Data from the FICO Card Alert Service shows a 48% increase in ATM fraud as a result of skimming from 2012 to 2013 (ATM fraud meaning the thief used the stolen PIN and card information to fraudulently withdraw funds from an ATM). The bulk of those fraudulent withdrawals used information skimmed from bank-owned ATMs, according to a post to the FICO Banking Analytics Blog written by John Buzzard, manager of product management and fraud operations at FICO.

ATM fraud is only one of several potential outcomes of skimming — a thief can use your stolen debit card information as many ways as you can use the card — but it’s definitely a troubling one. You could quickly find yourself with an empty bank account if someone uses your info to take money out of an ATM, and while you wait for fraud protection to kick in, you may struggle to meet other financial obligations.

After bank-owned ATMs, point-of-sale (POS) systems were the next most common source of card skimming, followed by non-bank-owned ATMs. While POS skimming has been all over the news with the Target data breach, Buzzard noted that most of the cards stolen in that breach have not led to ATM fraud.

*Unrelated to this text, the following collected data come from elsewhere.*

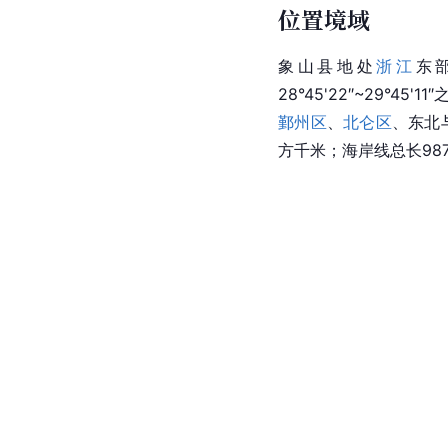
位置境域
象山县地处
浙江
东部
28°45'22″~29°45'
鄞州区
、
北仑区
、东北
方千米；海岸线总长987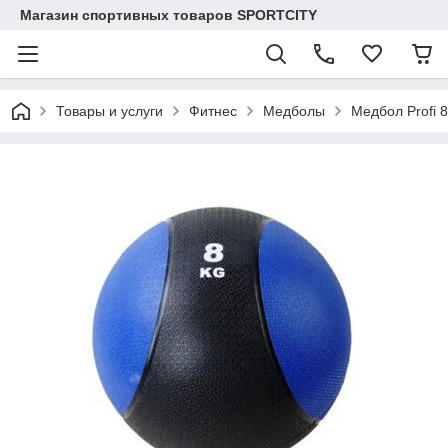
Магазин спортивных товаров SPORTCITY
Товары и услуги
Фитнес
Медболы
Медбол Profi 8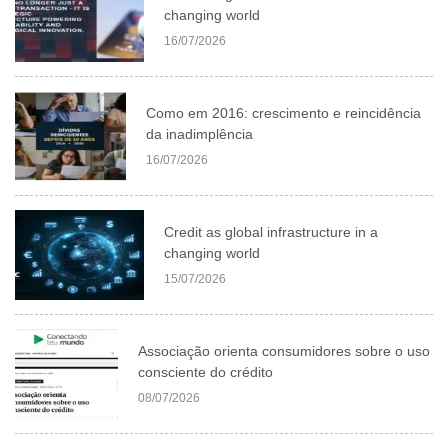
changing world
16/07/2026
Como em 2016: crescimento e reincidência
da inadimplência
16/07/2026
Credit as global infrastructure in a
changing world
15/07/2026
Associação orienta consumidores sobre o uso
consciente do crédito
08/07/2026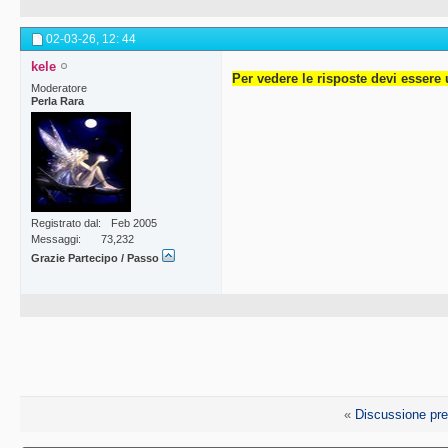
02-03-26,
12: 44
kele
Per vedere le risposte devi essere 
Moderatore
Perla Rara
Registrato dal
Feb 2005
Messaggi
73,232
Grazie Partecipo / Passo
«
Discussione pr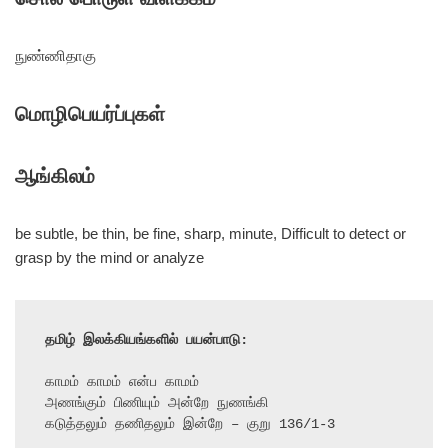
நுண்ணிதாகு
மொழிபெயர்ப்புகள்
ஆங்கிலம்
be subtle, be thin, be fine, sharp, minute, Difficult to detect or
grasp by the mind or analyze
தமிழ் இலக்கியங்களில் பயன்பாடு:
காமம் காமம் என்ப காமம்

அணங்கும் பிணியும் அன்றே நுணங்கி

கடுத்தலும் தணிதலும் இன்றே – குறு 136/1-3
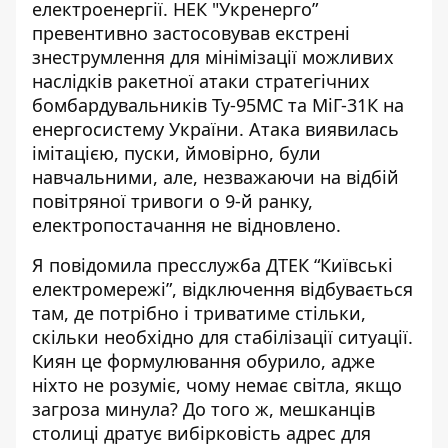
електроенергії. НЕК "Укренерго”
превентивно
застосовував екстрені
знеструмлення
для мінімізації можливих
наслідків
ракетної атаки
стратегічних
бомбардувальників Ту-95МС та МіГ-31К на
енергосистему України. Атака виявилась
імітацією, пуски, ймовірно, були
навчальними, але, незважаючи на відбій
повітряної тривоги о 9-й ранку,
електропостачання не відновлено.
Я повідомила
пресслужба ДТЕК “Київські
електромережі”
, відключення відбувається
там, де потрібно і триватиме стільки,
скільки необхідно для стабілізації ситуації.
Киян це формулювання обурило, адже
ніхто не розуміє, чому немає світла, якщо
загроза минула? До того ж, мешканців
столиці дратує вибірковість адрес для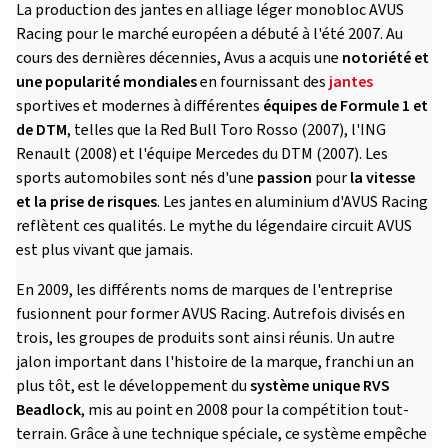
La production des jantes en alliage léger monobloc AVUS
Racing pour le marché européen a débuté à l'été 2007. Au
cours des dernières décennies, Avus a acquis une
notoriété et
une popularité mondiales
en fournissant des
jantes
sportives et modernes à différentes
équipes de Formule 1 et
de DTM
, telles que la Red Bull Toro Rosso (2007), l'ING
Renault (2008) et l'équipe Mercedes du DTM (2007). Les
sports automobiles sont nés d'une
passion
pour
la vitesse
et la prise de risques
. Les jantes en aluminium d'AVUS Racing
reflètent ces qualités. Le mythe du légendaire circuit AVUS
est plus vivant que jamais.
En 2009, les différents noms de marques de l'entreprise
fusionnent pour former AVUS Racing. Autrefois divisés en
trois, les groupes de produits sont ainsi réunis. Un autre
jalon important dans l'histoire de la marque, franchi un an
plus tôt, est le développement du
système unique RVS
Beadlock
, mis au point en 2008 pour la compétition tout-
terrain. Grâce à une technique spéciale, ce système empêche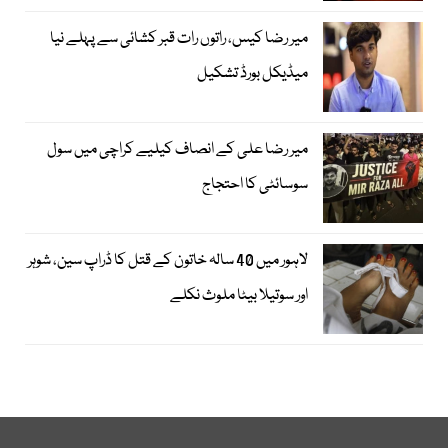
میر رضا کیس، راتوں رات قبر کشائی سے پہلے نیا
میڈیکل بورڈ تشکیل
میر رضا علی کے انصاف کیلیے کراچی میں سول
سوسائٹی کا احتجاج
لاہور میں 40 سالہ خاتون کے قتل کا ڈراپ سین، شوہر
اور سوتیلا بیٹا ملوث نکلے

It’s disconcerting to see bank-owned ATMs as the main source of skimming that leads to ATM fraud, considering that those terminals tend to be seen as more secure than independently owned ATMs. Bank customers are also more likely to favor those ATMs because they may be able to avoid fees. Even more disturbing: Less than 20% of ATM fraud originated from cards skimmed at bank-owned ATMs in 2011, but that grew to just more than 50% in 2013. That’s a big jump.

That’s not to say you should avoid bank-owned ATMs. As with all financial security, it’s important to regularly look at your transaction activity.

“There’s so much technology that’s free and available to the consumer today that it’s a shame that so many of them aren’t taking advantage of it,” Buzzard said, noting that many banks and credit unions offer free, secure smartphone apps to their customers. “A quick look every day, it’s really powerful. You don’t have to live and breathe your personal finance, but it’s really important to have something that at a glance you can look at your accounts in detail.”